The ville was quiet. Word had quickly gotten around the small settlements that surrounded the main house — word that the long-lost Lord Ryan had returned and been captured; word that during the day, he and his companions would become the victims of the hunting pack of crossbred hounds.
It was something over an hour later — neither man was sufficiently high in the rankings of the sec men to merit his own chron — and they were talking quietly about the merits of a two-edged knife against a single blade.
Then the explosion came with a shock wave that fluttered dried leaves on the cobbles leading to the drawbridge, rippling the surface of the filthy moat.
The noise was like a hundred distant peals of thunder collected into one great booming crash.
Baker jumped, nearly dropping his M-16. "May Blessed Ryan save us!" he exclaimed, the words out before he could stop them. But his companion was too startled himself to notice the treasonable utterance bursting from Trooper Baker.
A cloud of smoke gushed straight up. It was dark and oily, and Lesser's sharp sight picked out black shapes that rose within it and then fell again into the trees. The light breeze tugged at the toppling crown of the smoke, tearing it into ragged streaks of gray. Within a couple of minutes the wind brought the faint smell of gasoline to the two men, overlaid with another scent, oddly familiar, yet elusive. It reminded Lesser of something in the kitchens, but he couldn't say what.

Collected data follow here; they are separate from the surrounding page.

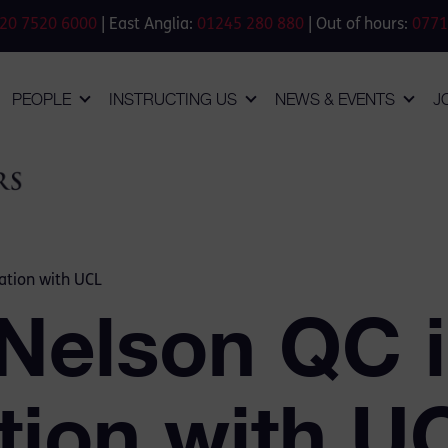
20 7520 6000
| East Anglia:
01245 280 880
| Out of hours:
0771
PEOPLE
INSTRUCTING US
NEWS & EVENTS
J
ation with UCL
 Nelson QC 
tion with U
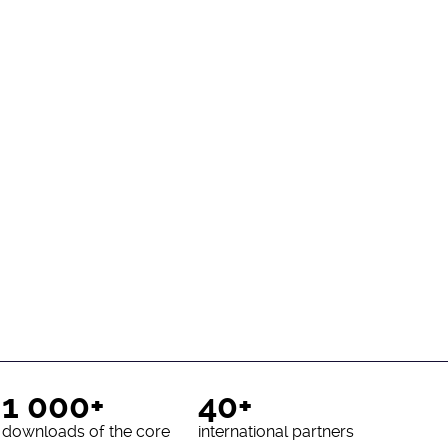
1 000+
40+
downloads of the core
international partners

Neither man knew quite what he should do. The explosion certainly had come from the direction of the Oxbow Loop, where the hunting always took place, and it had been a truly awesome explosion. But what it portended?.. That was the question.
Neither man even knew who was supposed to be in charge of the ville. The baron was gone, and he'd taken virtually everyone with him, including the senior sec officer. Lesser wondered, nervously, if one of them ought to go and tell Lady Rachel about the explosion. But that meant going all the way to her suite of rooms and risking her anger if she was sleeping. Or "busy." And both men knew what "busy" might mean to the Baron's wife.
So they did nothing.
About half an hour later Baker heard a horse coming toward them at a fast canter from the general direction of the Oxbow Loop Road. And they could hear shouting — a man roaring in a hoarse voice.